The ERSA model has been successfully applied in the education of students on the levels of Master and Bachelor of Science at three universities in Sweden, but only within the discipline of nursing. However, we are confident that the model can also be applied in other disciplines where students need to develop their academic writing skills, which broadens the generalizability of the model’s usefulness. Another limitation is that the model has not yet been scientifically evaluated by students or supervisors, thus we know little beyond our own experience of how supervisors or students perceive the proposed protocol. Further, we know little about how the model might benefit students moving on to more advanced thesis courses or about its usefulness in regards to improving applied practical and professional skills.
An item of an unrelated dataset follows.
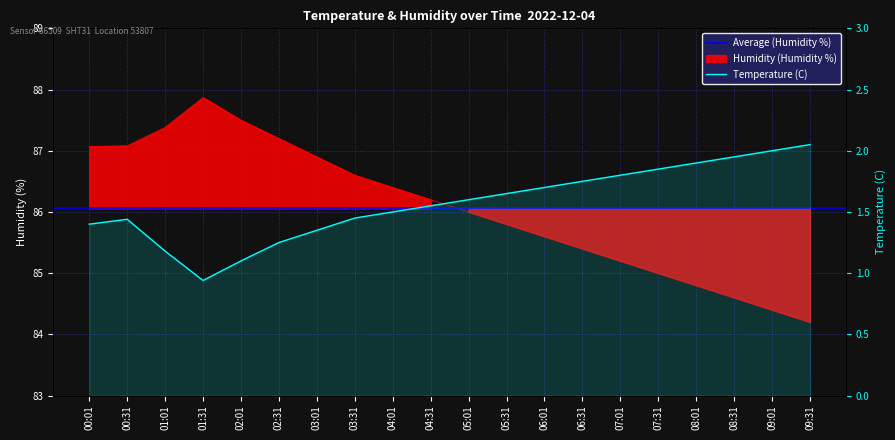

Read the temperature value at 07:01.

1.8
Thus, we suggest that future studies should investigate the perceived applicability and utility of the ESRA model among nurses as well as students within other disciplines.

Conclusion

The ESRA model presented here is an educational protocol that is suitable for guiding students and their supervisors in a constructive interaction to achieve the learning outcomes of the degree project. The model promotes a high level of engagement and assumption of responsibility among students, while also offering a feasible structure to ensure the steps to empowerment and autonomy. More importantly, the model promotes the improvement of students’ skills within a certain structure that can be repeated over and over, even after the students move beyond the student role. The proposed model constitutes one step toward fostering a generation of nurses and other professionals who have the skills and ability to adapt in the changing world of the 21th century.

Ethics

As the present paper is solely theoretical and does not involve human subjects, the study does not require ethical approval.

Acknowledgments

We would like to acknowledge Dr. Joacim Larsen for his significant contribution to the development and establishment of the model in the higher education and Dr. Sara Stridh for assisting in implementing the model.

Disclosure

The authors report no conflicts of interest in this work.